In that case, Mr. Justice Maule stated that in Blackett v. Royal Exchange Assurance Co. 2 Cr. & Jerv. 244; S. C. 2 Tyrwh. 266, in which he was of counsel for the plaintiff, “ the assured, having incurred expense to a considerable amount during the voyage and there' being afterwards a total loss, recovered £120 against an underwriter, who had subscribed £100 — for a partial, and a subsequent total loss — the £100 not being, like the penalty in a bond, the limit of the underwriter’s liability, but the proportion of the loss he was liable for.” 5 Scott N. R. 949.

The fact, appearing by the report of the case thus referred to, that Denman, Campbell and Follett, who were of counsel for the defendant, rested an unsuccessful defence to the claim of a par tial loss upon other grounds, shows that the law upon this point was then generally understood to be well settled. And it is so treated in the principal English treatises on marine insurance. Park on Ins. (8th ed.) 221, 843, 844. Marshall on Ins. (5th ed.) 435. 2 Arnould on Ins. (2d ed.) 848, 986, 1193. Tudor’s Lead. Merc. Cases (2d ed.) 216. See also 2 Parsons Marit. Law, 272.

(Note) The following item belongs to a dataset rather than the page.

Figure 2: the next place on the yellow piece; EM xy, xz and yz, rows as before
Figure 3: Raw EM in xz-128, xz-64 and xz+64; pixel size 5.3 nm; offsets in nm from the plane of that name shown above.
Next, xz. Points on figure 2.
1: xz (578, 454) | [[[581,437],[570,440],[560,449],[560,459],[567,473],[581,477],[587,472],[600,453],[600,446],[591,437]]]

A rule recognized so long and so often, by such a weight of authority, and not contradicted or doubted by any judge in England or America for sixty years, is too firmly established to be shaken by the obiter dicta in the very recent case of Lidgett v. Secretan, L. R. 6 C P. 616; the still later decision of the Com *214mission of Appeals in Alexandre v. Sun Ins. Co. 51 N. Y. 253 , or the doubts expressed in 2 Phil. Ins. (4th ed.) § 1743. See also § 1267.

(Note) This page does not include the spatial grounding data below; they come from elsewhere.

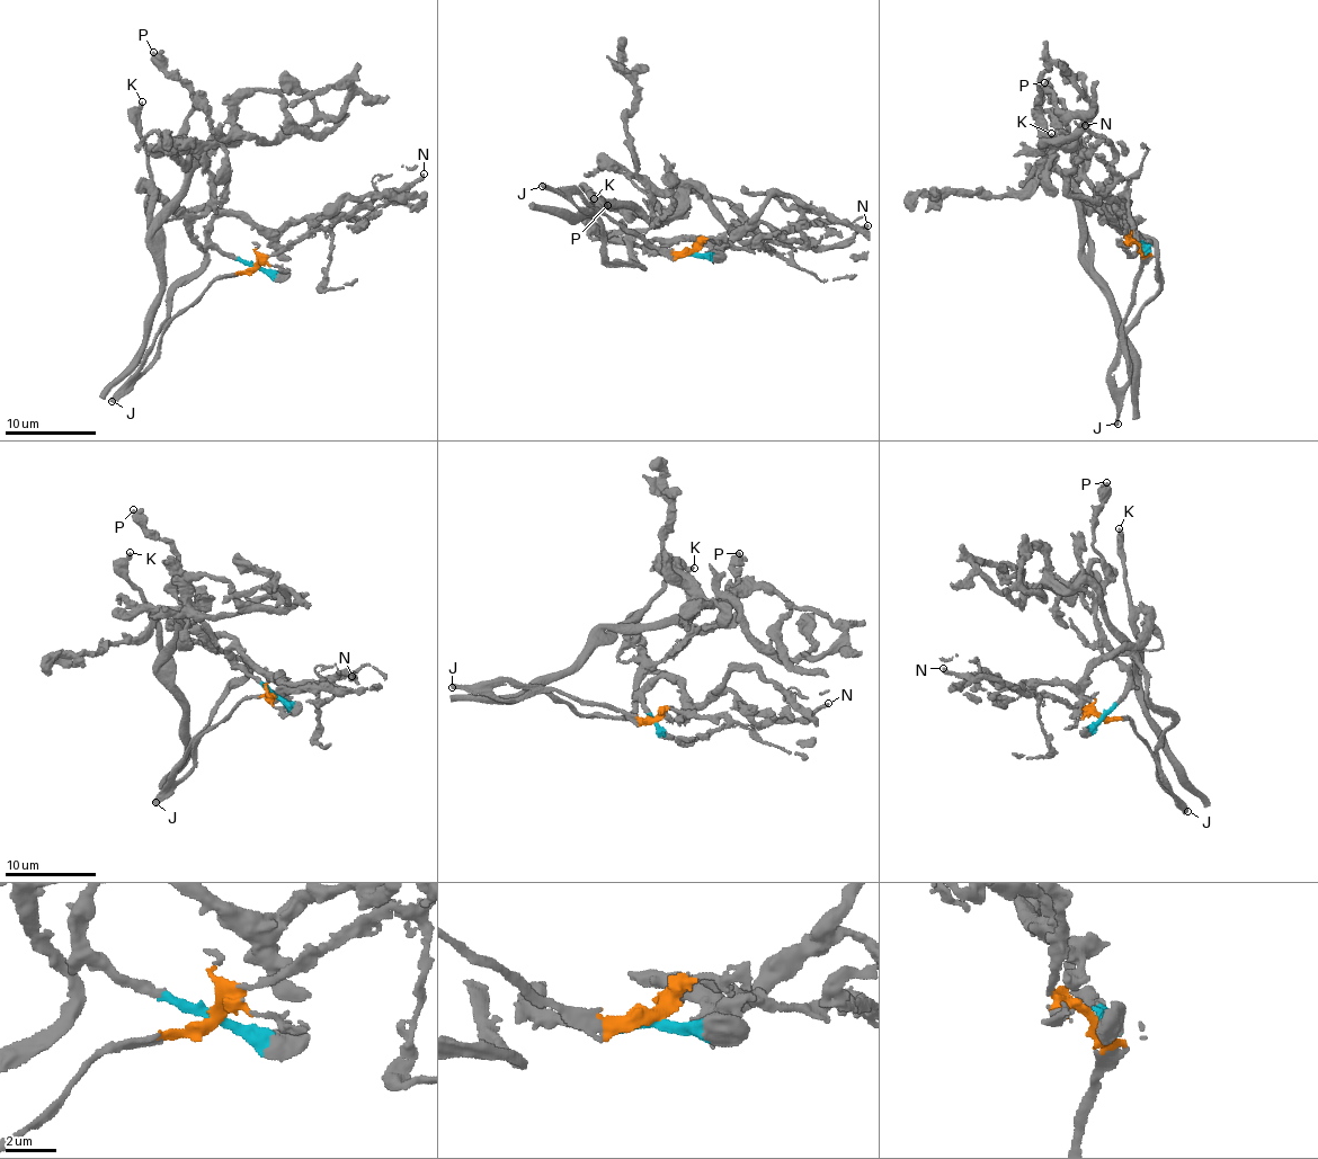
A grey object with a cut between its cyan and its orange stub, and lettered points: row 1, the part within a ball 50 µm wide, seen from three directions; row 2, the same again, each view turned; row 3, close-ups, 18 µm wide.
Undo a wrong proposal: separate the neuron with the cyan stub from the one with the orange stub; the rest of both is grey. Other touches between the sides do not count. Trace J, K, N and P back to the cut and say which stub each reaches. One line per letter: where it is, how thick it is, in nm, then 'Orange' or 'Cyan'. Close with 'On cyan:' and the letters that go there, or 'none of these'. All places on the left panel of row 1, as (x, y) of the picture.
J: Place: (112, 401). Thickness 420 nm. Orange
K: Place: (142, 101). Thickness 320 nm. Cyan
N: Place: (424, 174). Thickness 320 nm. Cyan
P: Place: (153, 52). Thickness 480 nm. Cyan
On cyan: K, N, P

The early case of Schmidt v. United Ins. Co. 1 Johns. 249, in which it was held that under a policy of insurance upon goods there could be no recovery, in addition to a total loss by blockade, for the amount of a previous general average loss by perils of the sea — unless it is to be supported on the ground suggested by Mr. Justice Livingston, on p. 264,. that the general average loss must already have been paid by the consignee out of the proceeds of the goods, that is, out of a fund belonging to the defendants — is overruled by the later decision of the same court in Barker v. Phœnix Ins. Co. 8 Johns. 307, 318.

We .place no reliance upon the well known usage of the underwriters of Boston, admitted in the case stated; because it does not appear to extend to Provincetown, where this policy was made; Parkhurst v. Gloucester Ins. Co. 100 Mass. 301; and because the reference in the policy to the rules and customs of insurance in Boston appears to have been inserted by way of designating the perils insured against, and not by way of regulating adjustments of losses. Eager v. Atlas Ins. Co. 14 Pick. 141,144.

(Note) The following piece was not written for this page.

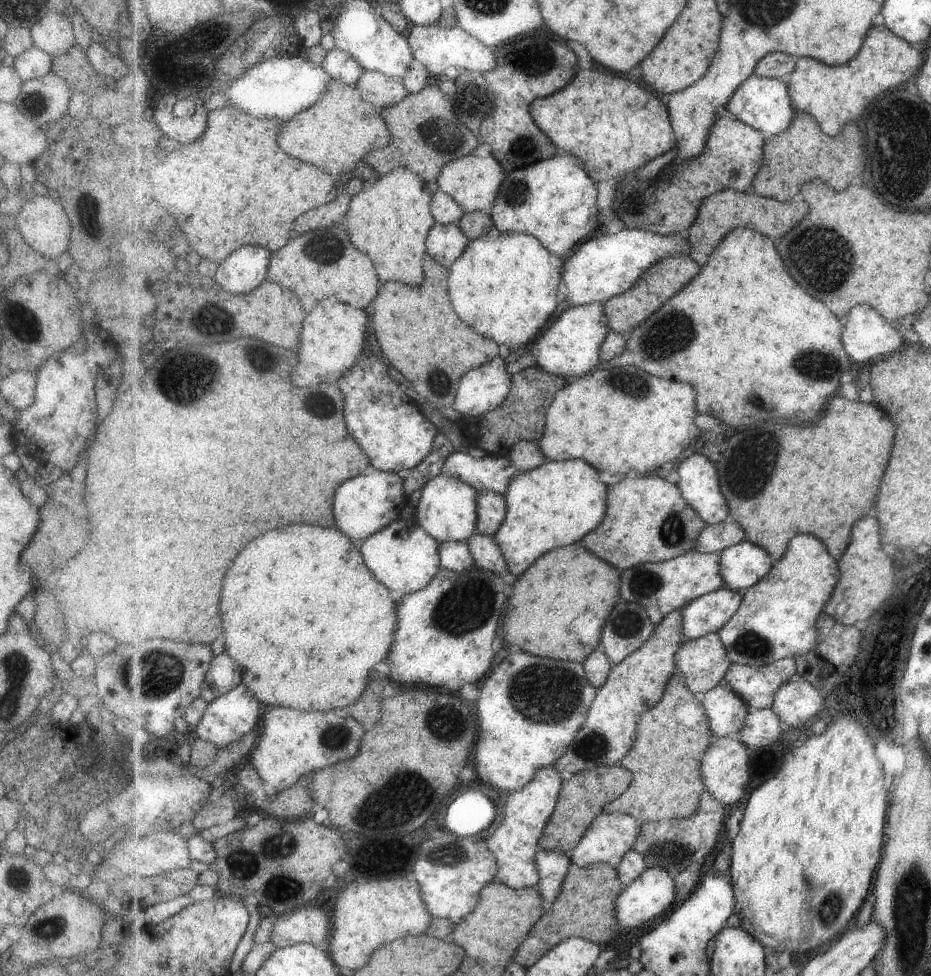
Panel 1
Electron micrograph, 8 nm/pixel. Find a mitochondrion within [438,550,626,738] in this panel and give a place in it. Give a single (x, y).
(539, 692)

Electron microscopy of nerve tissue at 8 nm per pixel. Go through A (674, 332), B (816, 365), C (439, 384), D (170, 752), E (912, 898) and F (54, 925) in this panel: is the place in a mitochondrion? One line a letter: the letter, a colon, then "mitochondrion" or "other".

Nor do we give any weight to the fact that the policy, so far at least as concerns the mode of computing the premium, resembles a time policy rather than a voyage policy; Lovering v. Mercantile Ins. Co. 12 Pick. 348; because we do not find that any distinction as to the amount for which the underwriter may be liable in the two kinds of policies has been made in any of the authorities.

The ground of our decision is that by the general law of marine insurance, independently of any particular clause or local usage, the partial losses having been repaired before the total loss happened, and the latter as well as the former having occurred within the term of the policy, the underwriters were liable fat both. Judgment affirmed.